MeteoSwiss / dvas

Data Visualization and Analysis Software for the UAII 2022
https://meteoswiss.github.io/dvas/
GNU General Public License v3.0
3 stars 0 forks source link

Non-integer timesteps in RS41 GDPs *after* ingestion by dvas #179

Closed fpavogt closed 2 years ago

fpavogt commented 2 years ago

Describe the bug Some of the RS41 (at least) GDP timesteps are no longer exact integer seconds when we get them out of the DB.

This should not be: where do we get those rounding errors from ?

@modolol: do you think this could be related to using those annoying timedelta64[ns] that save everything in nanoseconds ?

We need to dig further to figure out what is going on here ...

fpavogt commented 2 years ago

Problem identified: RS41 GDPs store time info as "float" which results in a "float32" type in Python, whereas iMS-100 GDPs store time inf as a "long", which results in a "int64" in Python.
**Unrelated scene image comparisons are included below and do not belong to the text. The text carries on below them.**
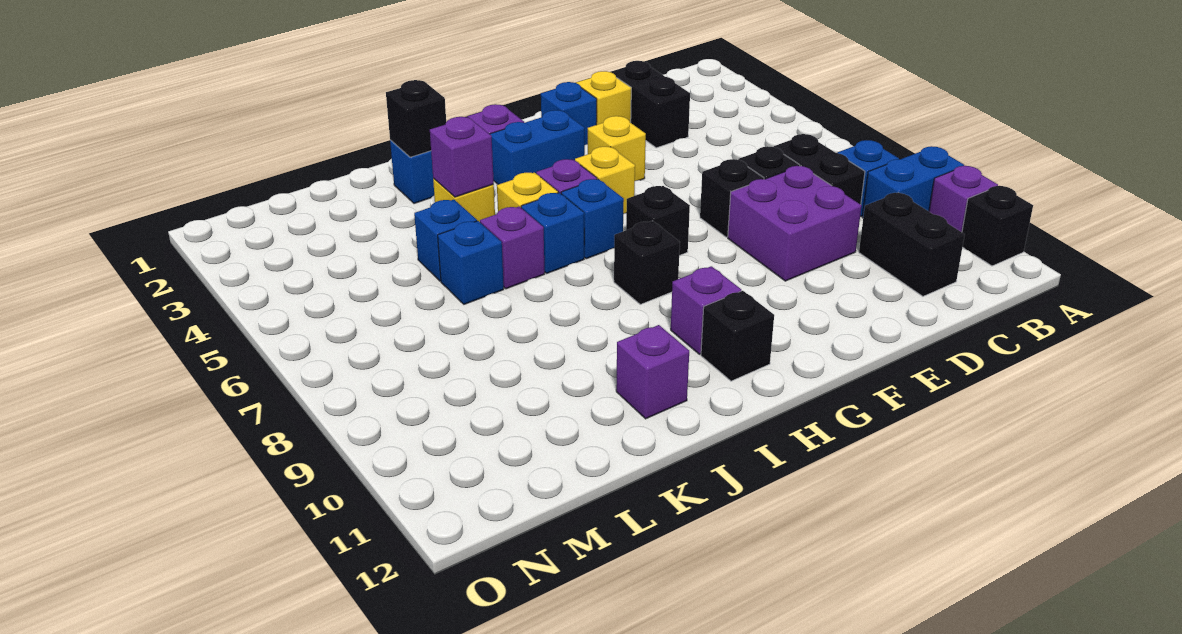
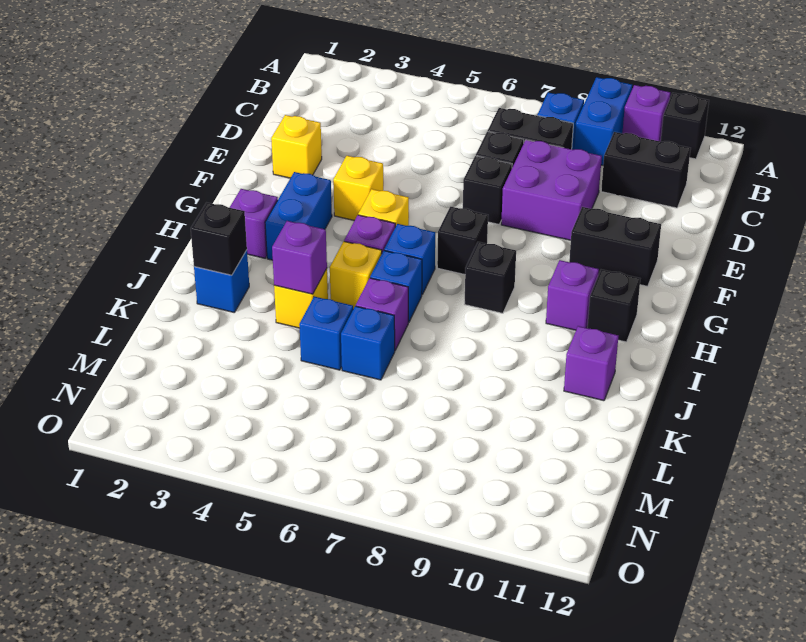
black brick D2:D3 level 1 -> black brick F10:F11 level 1
blue brick F2 level 1 -> none

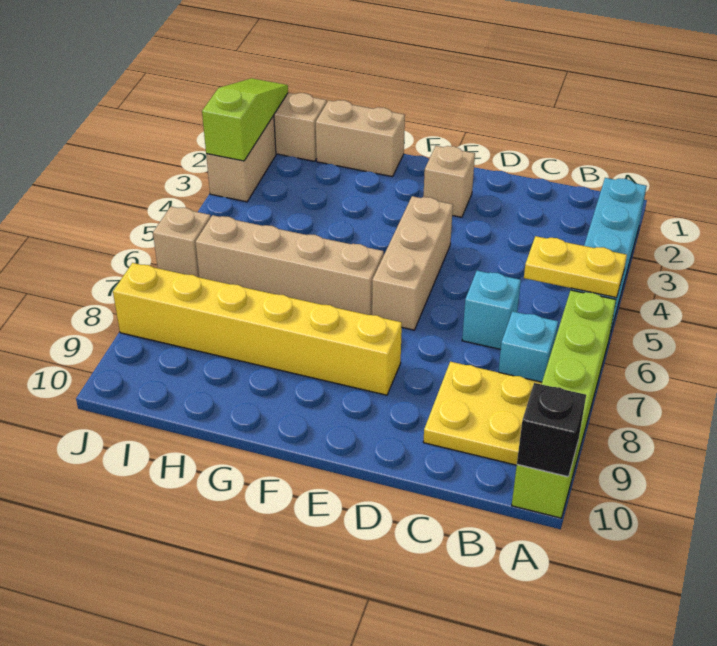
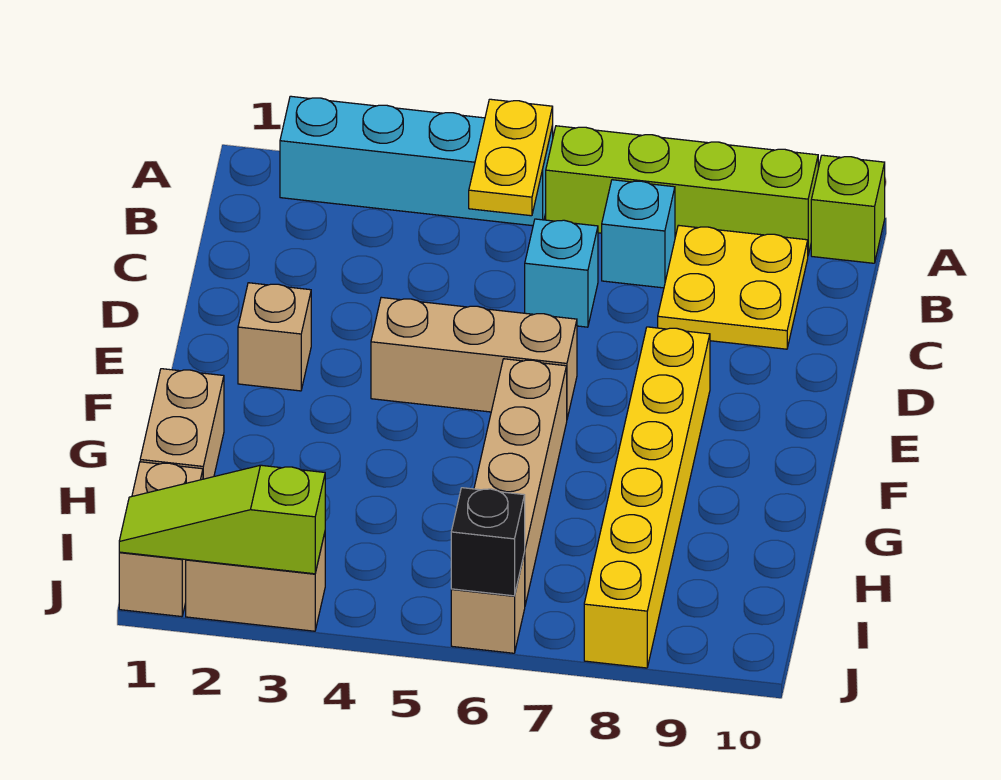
black brick A10 level 2 -> black brick J6 level 2

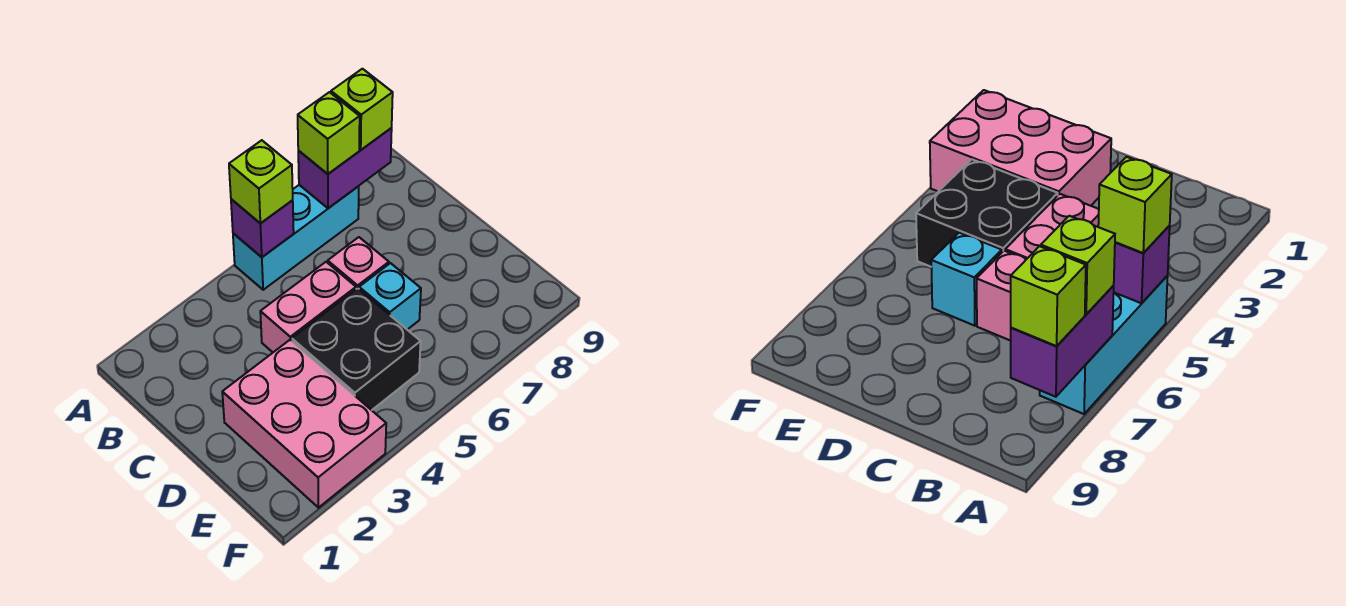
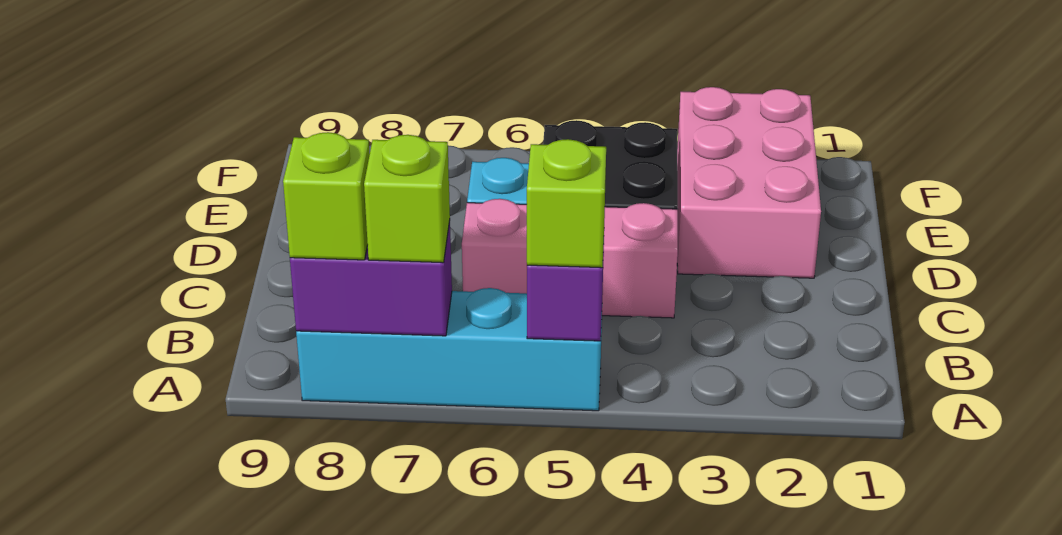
cyan brick A5:A7 level 1 -> cyan brick A5:A8 level 1

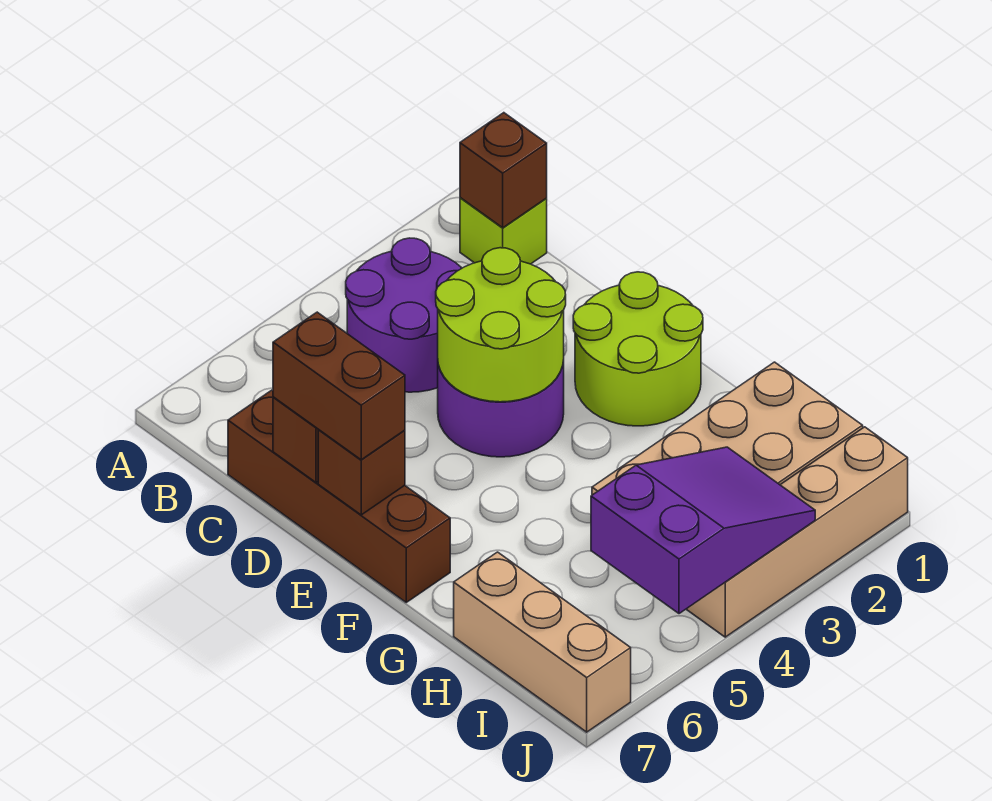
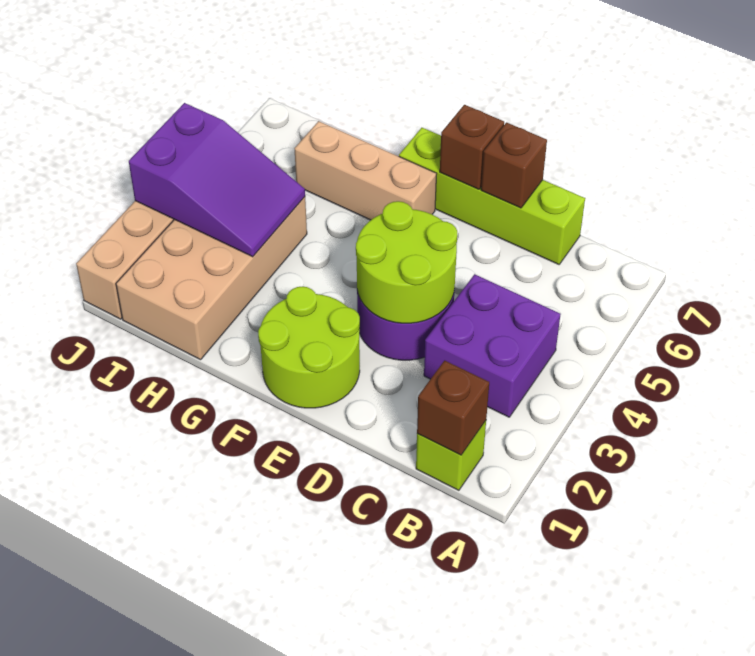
purple round brick B3:C4 level 1 -> purple brick B3:C4 level 1
brown brick C7:F7 level 1 -> lime brick C7:F7 level 1
brown brick D7:E7 level 3 -> none
tan brick H7:J7 level 1 -> tan brick F6:H6 level 1
purple slope I3:J5 level 2 top 5 -> purple slope H3:J4 level 2 top J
When converting to nanoseconds for ingestion by Pandas, the former leads to floating point precision issues. The latter doesn't.

How do we fix this "cleanly" ?

Edit: things are actually more complicated. The floating point arises when the "float32" get converted to "float64" sometime before/when they are ingested in the db (where exactly is not clear). But the real reason we see this problem is because we were inserting nanoseconds in the db, and as it turns out:

In [131]: np.array([5000e9], dtype='float32').astype('float64')
Out[131]: array([4.99999991e+12])

So we "fix" the problem by inserting seconds in the DB, for which the "float32" to "float64" conversion works fine:

In [132]: np.array([5000e0], dtype='float32').astype('float64')
Out[132]: array([5000.])

Doing so, in turn, required using pd.to_datetime() when creating the Profile DataFrame, to correctly/safely handle the conversion to dtype='timedelta64[ns]', which is enforced for all time deltas in Pandas.

For now, this conversion via pd.to_datetime() is hardcoded to assume 's'. That specific point is discussed in #194.